The Namib-Naukluft National Park is the largest game park in Africa. Time-reddened dunes and gnarled mountains lie side by side, creating a landscape of striking contrasts that delight the adventurer in us all. In a world where there are not many new places left to explore, here is space to roam.
The Sesriem Canyon and the sandscape of Sossusvlei are the most well-known attractions in this reserve, but the Naukluft Mountains in the eastern part of the park tell a geological story that is equally compelling. The tortuous history of land movement and changing climate has created a phenomenon of sublime beauty – pools and watercourses that sparkle like jewels among the parched mountain gorges. Nothing is more welcoming than an oasis in a desert. Early man found refuge here, and the Naukluft Mountains still hold the same magnetism for its human as well as animal visitors.

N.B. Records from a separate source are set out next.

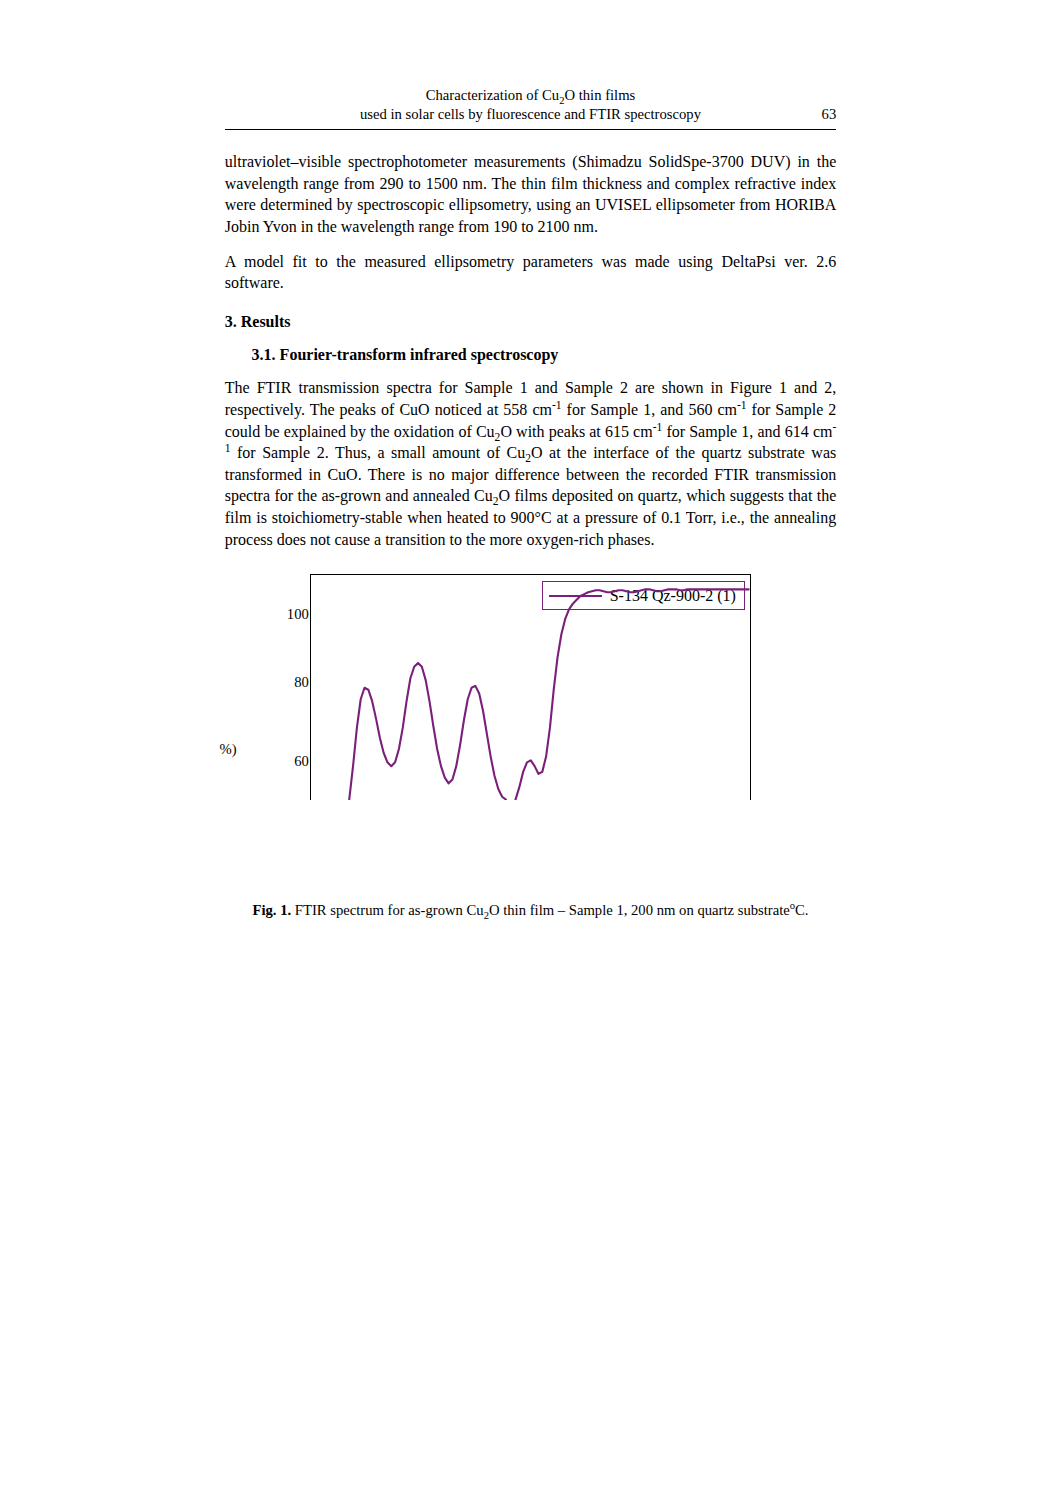Characterization of Cu2O thin films used in solar cells by fluorescence and FTIR spectroscopy63
ultraviolet–visible spectrophotometer measurements (Shimadzu SolidSpe-3700 DUV) in the wavelength range from 290 to 1500 nm. The thin film thickness and complex refractive index were determined by spectroscopic ellipsometry, using an UVISEL ellipsometer from HORIBA Jobin Yvon in the wavelength range from 190 to 2100 nm.
A model fit to the measured ellipsometry parameters was made using DeltaPsi ver. 2.6 software.
3. Results
3.1. Fourier-transform infrared spectroscopy
The FTIR transmission spectra for Sample 1 and Sample 2 are shown in Figure 1 and 2, respectively. The peaks of CuO noticed at 558 cm-1 for Sample 1, and 560 cm-1 for Sample 2 could be explained by the oxidation of Cu2O with peaks at 615 cm-1 for Sample 1, and 614 cm-1 for Sample 2. Thus, a small amount of Cu2O at the interface of the quartz substrate was transformed in CuO. There is no major difference between the recorded FTIR transmission spectra for the as-grown and annealed Cu2O films deposited on quartz, which suggests that the film is stoichiometry-stable when heated to 900°C at a pressure of 0.1 Torr, i.e., the annealing process does not cause a transition to the more oxygen-rich phases.
S-134 Qz-900-2 (1)
100 80 60
%)
Fig. 1. FTIR spectrum for as-grown Cu2O thin film – Sample 1, 200 nm on quartz substrateoC.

The Naukluft Mountains offer true wilderness hiking. This is the place to leave the comfort of your vehicle and immerse yourself in the rhythms of nature. The Naukluft Hiking trail is a tough eight-day route where your efforts will be rewarded with swims in unexpected crystal pools and glimpses of game. Kudu, oryx and the rare Hartmann’s zebra are fellow trail users. The shy leopard lives there, too, but usually a sandy paw print or a harsh cough in the night are the only sign of it. However, you will feel the raw energy of the bush when you come around the corner and confront the white bones of zebra.
For those who prefer sleeping in a proper bed, shorter walks, such as the exciting 10 km Olive Trail or the 17km Waterkloof Trail also provide an opportunity to explore this extraordinary terrain and do some on-foot game watching.
The Namib-Naukluft National Park celebrates incredible diversity both in animal and plant life in unique and challenging ecosystems. In the cooler kloofs (ravines) of the mountainous area you will encounter the giant wild fig tree, provider of shelter, shade and food to many animals and birds, and whose intricate root ropes twisting towards the ground are impossible not to marvel over. On the baked mountain slopes comical quivertrees burst with bright yellow flowers that attract many birds and small animals with their sweet nectar. Down in the Namib Desert section of the park, the focus of your ‘treasure’ hunt will be on the strange, sprawling Welwitchia mirabilis, whose leaves provide sap for antelope and rhino in desperate times. And in the dunes of Sossusvlei the highly nutritious nara melon astounds with its ability to grow in sand. These plants all provide some sustenance to the resilient wildlife of the region.
While the draw of the Namib-Naukluft is the grandeur of its landscape and its sense of wilderness rather than big game viewing, if you have time and a little patience the gift of the unusual and unexpected will be yours. Night drives or walks reveal the rich nocturnal life of the desert and its mountains. The odd aardvark, looking like it belongs to Australia rather than Africa, or the termite-eating aardwolf are wary night prowlers. The only lights you will see apart from the stars will be the shining eyes of the African wild cat, black-backed jackal and spotted genet. Your daytime entertainment will be provided by, among others, the endearing meerkat and cheeky ground squirrel.
Birds are also drawn to the pools and springs of the Naukluft, and over 200 species including the lappet-faced vulture and the pale chanting goshawk occur here. If you rest in the shade of a camelthorn tree, make sure to keep an eye out for the ubiquitous hornbill. Its beady eyes will already be on you. The lagoon at Sandwich Harbour in the coastal part of the park plays host to a multitude of migrant as well as resident bird species, and for any serious birder an outing to this serene location will be richly rewarding.